Like most holidays celebrated in the United States today, St. Patrick’s Day has become thoroughly commercialized with many Americans knowing little about the day other than its loose associations with Irish culture.
The true story of St. Patrick, a man who helped to bring Christianity to a thoroughly pagan Ireland, is truly remarkable and worth celebrating. His life shows how one person can make a difference and that a culture steeped in darkness can be brought into the light.
Born in Roman Britain sometime during the 4th or 5th century A.D. (estimates vary), Patrick, also known as Maewyn Succat, was kidnapped and brought to Ireland after his village was sacked by Irish raiders when he was just 16.
“My name is Patrick. I am a sinner, a simple country person, and the least of all believers. I am looked down upon by many. My father was Calpornius. He was a deacon; his father was Potitus, a priest, who lived at Bannavem Taburniae. His home was near there, and that is where I was taken prisoner,” Patrick wrote about his early life in his “Confessions of St. Patrick.”
Although his family was deeply Christian, Patrick said that he “knew not the true God” prior to his captivity. In Ireland, Patrick was sold into slavery and ended up as a shepherd, according to tradition. It was during his six years as a shepherd and farmhand that Patrick’s indifference to Christianity melted away.
“[But] in that strange land the Lord opened my unbelieving eyes, and although late I called my sins to mind, and was converted with my whole heart to the Lord my God, who regarded my low estate, had pity on my youth and ignorance, and consoled me as a father consoles his children.
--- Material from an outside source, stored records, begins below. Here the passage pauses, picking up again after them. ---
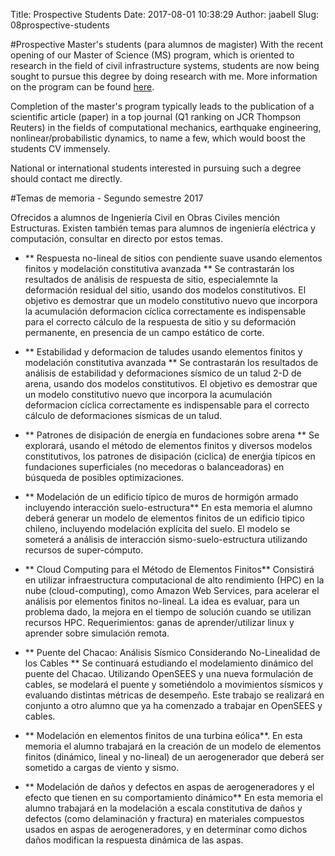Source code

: Title: Prospective Students
Date: 2017-08-01 10:38:29
Author: jaabell
Slug: 08prospective-students

<!-- 
[Temas de memoria](https://www.dropbox.com/s/28hjzkhlvzm6w2k/temas.pdf?dl=1) ofrecidos a alumnos de Ingeniería Civil en Obras Civiles mención Estructuras. 
 -->

#Prospective Master's students (para alumnos de magister)
With the recent opening of our Master of Science (MS) program, which is oriented to research in the field of civil infrastructure systems, students are now being sought to pursue this degree by doing research with me. More information on the program can be found [here](http://ing.uandes.cl/postgrado/magister-en-ciencias-de-la-ingenieria-mencion-sistemas-de-infraestructura/).

Completion of the master's program typically leads to the publication of a scientific article (paper) in a top journal (Q1 ranking on JCR Thompson Reuters) in the fields of computational mechanics, earthquake engineering, nonlinear/probabilistic dynamics, to name a few, which would boost the students CV immensely. 

National or international students interested in pursuing such a degree should contact me directly. 


#Temas de memoria - Segundo semestre 2017

Ofrecidos a alumnos de Ingeniería Civil en Obras Civiles mención Estructuras. Existen también temas para alumnos de ingeniería eléctrica y computación, consultar en directo por estos temas. 

+ ** Respuesta no-lineal de sitios con pendiente suave usando elementos finitos y modelación constitutiva avanzada ** Se contrastarán los resultados de análisis de respuesta de sitio, especialemnte la deformación residual del sitio, usando dos modelos constitutivos. El objetivo es demostrar que un modelo constitutivo nuevo que incorpora la acumulación deformacion cíclica correctamente es indispensable para el correcto cálculo de la respuesta de sitio y su deformación permanente, en presencia de un campo estático de corte. 

+ ** Estabilidad y deformacion de taludes usando elementos finitos y modelación constitutiva avanzada ** Se contrastarán los resultados de análisis de estabilidad y deformaciones sísmico de un talud 2-D de arena, usando dos modelos constitutivos. El objetivo es demostrar que un modelo constitutivo nuevo que incorpora la acumulación deformacion cíclica correctamente es indispensable para el correcto cálculo de deformaciones sísmicas de un talud. 

+ ** Patrones de disipación de energía en fundaciones sobre arena ** Se explorará, usando el método de elementos finitos y diversos modelos constitutivos, los patrones de disipación (ciclica) de enerǵia típicos en fundaciones superficiales (no mecedoras o balanceadoras) en búsqueda de posibles optimizaciones. 

+ ** Modelación de un edificio típico de muros de hormigón armado incluyendo interacción suelo-estructura** En esta memoria el alumno deberá generar un modelo de elementos finitos de un edificio tipico chileno, incluyendo modelación explícita del suelo. El modelo se someterá a análisis de interacción sismo-suelo-estructura utilizando recursos de super-cómputo.  

+ ** Cloud Computing para el Método de Elementos Finitos** Consistirá en utilizar infraestructura computacional de alto rendimiento (HPC) en la nube (cloud-computing), como Amazon Web Services, para acelerar el análisis por elementos finitos no-lineal. La idea es evaluar, para un problema dado, la mejora en el tiempo de solución cuando se utilizan recursos HPC. Requerimientos: ganas de aprender/utilizar linux y aprender sobre simulación remota.

+ ** Puente del Chacao: Análisis Sísmico Considerando No-Linealidad de los Cables ** Se continuará estudiando el modelamiento dinámico del puente del Chacao. Utilizando OpenSEES y una nueva formulación de cables, se modelará el puente y sometiéndolo a movimientos sísmicos y evaluando distintas métricas de desempeño.  Este trabajo se realizará en conjunto a otro alumno que ya ha comenzado a trabajar en OpenSEES y cables.

+ ** Modelación en elementos finitos de una turbina eólica**. En esta memoria el alumno trabajará en la creación de un modelo de elementos finitos (dinámico, lineal y no-lineal) de un aerogenerador que deberá ser sometido a cargas de viento y sismo. 

+ ** Modelación de daños y defectos en aspas de aerogeneradores y el efecto que tienen en su comportamiento dinámico** En esta memoria el alumno trabajará en la modelación a escala constitutiva de daños y defectos (como delaminación y fractura) en materiales compuestos usados en aspas de aerogeneradores, y en determinar como dichos daños modifican la respuesta dinámica de las aspas. 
Every day I used to look after sheep and I used to pray often during the day, the love of God and a holy fear of Him increased more and more in me,” Patrick said of his conversion to Christianity.
He added that he would pray up to 100 times a day while out watching the sheep. Patrick believed that this time of spiritual devotion was preparing him for a deeper purpose. “As I now realize, it was because the Spirit was maturing and preparing me for a work yet to come,” he explained.
One night during his captivity, Patrick said he had a dream that God was telling him to run away and go back to his village, which was located in modern-day Scotland. “You have fasted well. Very soon you will return to your native country,” he said an angel told him. After trekking 200 miles to the coast he was able to catch a British ship and begin a lengthy journey back to his village.
Following years back in his homeland, Patrick had another life-changing dream. In this dream, which he compared to a “vision like the apostle Paul’s at Troas,” Patrick said he saw an Irishman asking him to come back to the Emerald Isle. “We appeal to you, holy servant boy, to come and walk among us,” Patrick recounted an Irishman asking him during a dream.
Patrick would return to Ireland with a mission of spreading Christianity, even though he knew he would face opposition because of the pagan customs entrenched in Irish culture. He was so committed to spreading the gospel of Jesus that he was willing to die if necessary.
“For daily I expect to be murdered or betrayed or reduced to slavery if the occasion arises. But I fear nothing, because of the promises of Heaven; for I have cast myself into the hands of Almighty God, who reigns everywhere,” Patrick wrote in his reflections.
Many in Ireland, including King Loegaire, converted to Christianity because of Patrick’s efforts. The king’s conversion came after a face-off between the Christian and a group of druids, according to the Dictionary of Irish Biography.
Thanks to the success of his evangelism, Patrick became known as the “Apostle of Ireland.” W.D. Killen, a church historian, wrote, “There can be no reasonable doubt that Patrick preached the gospel, that he was a most zealous and efficient evangelist, and that he is entitled to be called the Apostle of Ireland.”
Patrick’s influence on Ireland is widespread, and according to Thomas Cahill, author of the bestselling book “How the Irish Saved Civilization,” Patrick likely helped bring human sacrifices on the island to an end.
Cahill credits the Irish with keeping Western civilization afloat thanks to the monasteries that sprung up on the island after Patrick spread Christianity throughout. These monasteries preserved the classical tradition after the Western Roman Empire fell, and the manuscripts preserved by the monks were later used to reinvigorate European civilization.
“And that,” Cahill wrote, “is how the Irish saved civilization.”
In 1631, over 1,000 years after Patrick lived, the church recognized March 17 as a feast day to honor the patron saint of Ireland. Since that time, the holiday has evolved with various celebrations across the world and especially among traditional Irish communities.
As the celebrations continued, many legends and stories have been added about Patrick’s influence on Ireland and the deeds that took place during his life but what is incontrovertibly true is that he brought Christianity to a place where it had not flourished before. And that is something to remember this St. Patrick’s day.